U.S. goods assisting export industries will fare well - Portugal
Randall MillerPortugal is the doldrums of a self-administered recession that is having the expected--and desired--dampening effect on imports. There should be good opportunities throughout 1984, however, for American firms offering products, technologies, and services tht will contribute to building strong Portuguese export industries.
Portuguese imports from the world were down about 18 percent in the first quarter of 1984, measured in dollar terms, while exports rose about 11 percent. If this trend continues, it should help prevent Portugal's GDP from falling more than 2 percent for the entire year. The escudo was trading in July at about 140 to the dollar, a decline in value of nearly 60 percent since 1982. In spite of the high dollar, however, U.S. exports have held up well.
In the first five months, U.S. exports were valued at $525 million, only slightly lower than in the same period a year earlier. Moreover, the overall U.S. share of Portuguese imports is 18 percent, up from 14 percent last year. U.S. shipments of computers and peripherals, telecommunications equipment, electronic components, and chemicals did particularly well in the first four months. Computers and peripherals, for example, jumped 65 percent to $17 million.

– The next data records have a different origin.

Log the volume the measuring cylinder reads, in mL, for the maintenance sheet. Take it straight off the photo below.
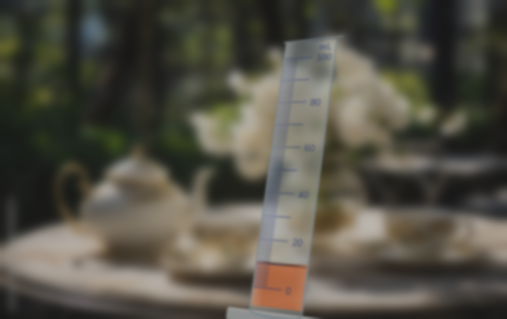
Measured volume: 10 mL
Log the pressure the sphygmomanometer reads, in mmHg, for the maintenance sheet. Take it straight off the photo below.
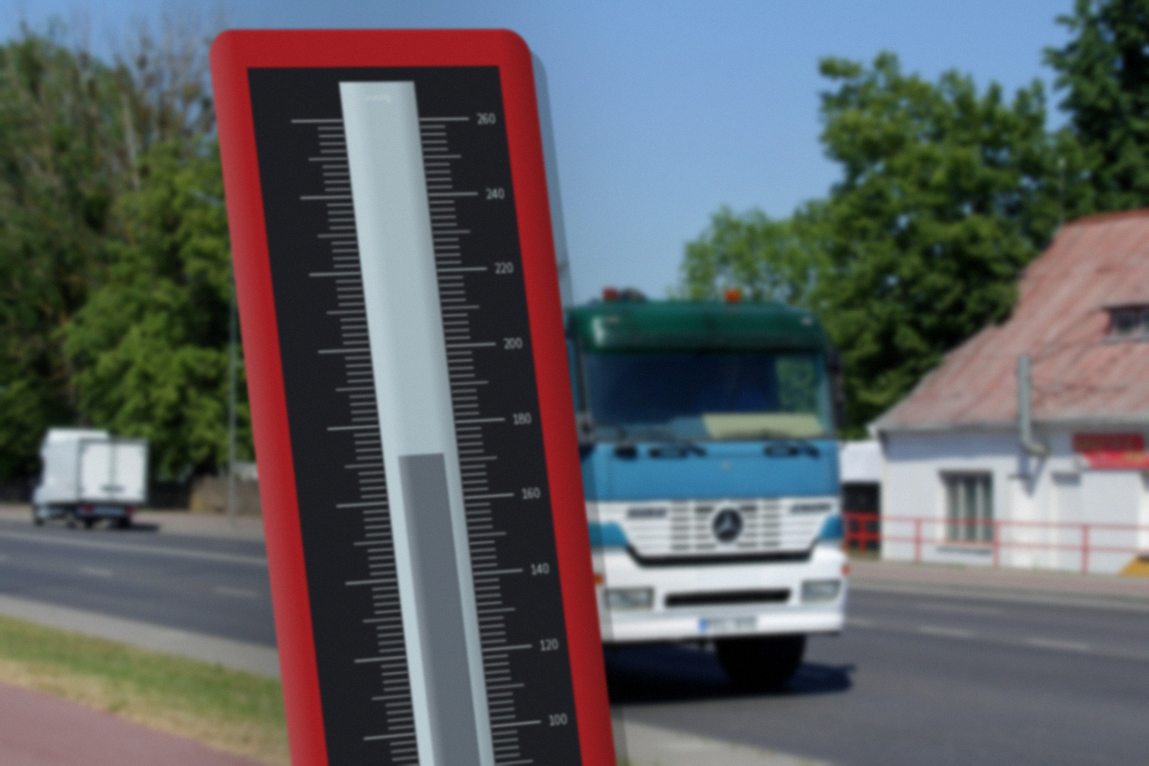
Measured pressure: 172 mmHg
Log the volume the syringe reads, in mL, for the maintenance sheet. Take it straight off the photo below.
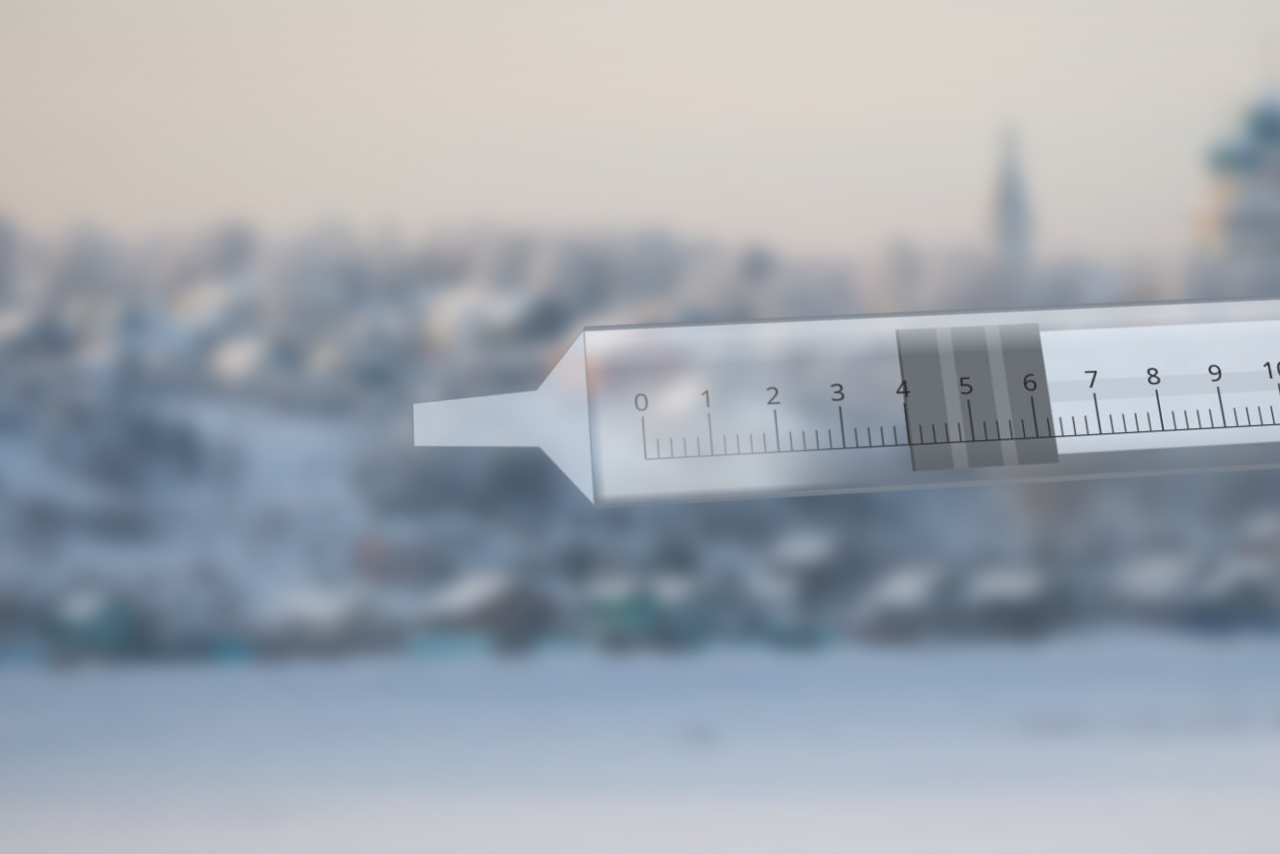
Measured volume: 4 mL
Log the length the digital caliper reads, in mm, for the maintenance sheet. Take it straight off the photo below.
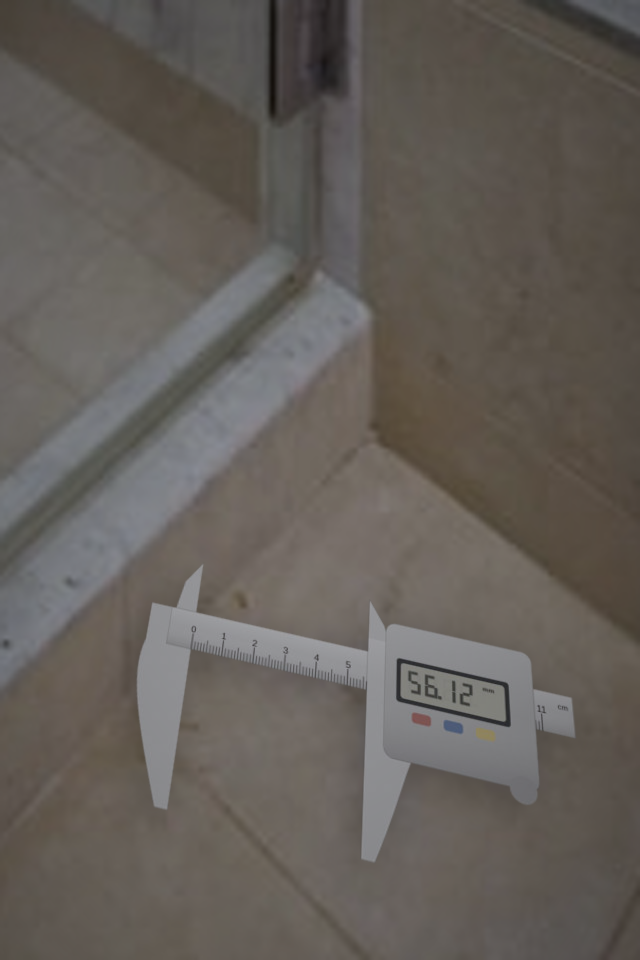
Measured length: 56.12 mm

The present government appears to be meeting the requirements imposed by the International Monetary Fund (IMF) for continued access to the $480 million stand-by agreement. The IMF recently obtained the government's agreement to raise controlled prices of basic consumer commodities an average of 18 to 20 percent. This could aggravate inflation, which is already at a 30 percent rate, and effectively dampen consumer income, but it will reduce the drain on the public treasury and pave the way for boosting the economy in 1985.
One of the government's prime and most difficult objectives is to revise Portuguese labor laws which require a 21 percent-social security contribution from employers and virtually guarantee employees a job for life. Thus, for those firms attempting to expand--and there are many--the logical choice is to purchase automated machinery, while seeking financing outside Portugal. Short-term interest rates are now 30 to 35 percent.
Therefore, demand is expected to grow for equipment that might otherwise seem to be inappropriate for the Portuguese market. For example, a market is beginning to emerge for numerically controlled machine tools, for computer-aided design and computeraided manufacturing equipment systems, and for high-volume food processing equipment. U.S. firms in a position to finance their sales should do particularly well.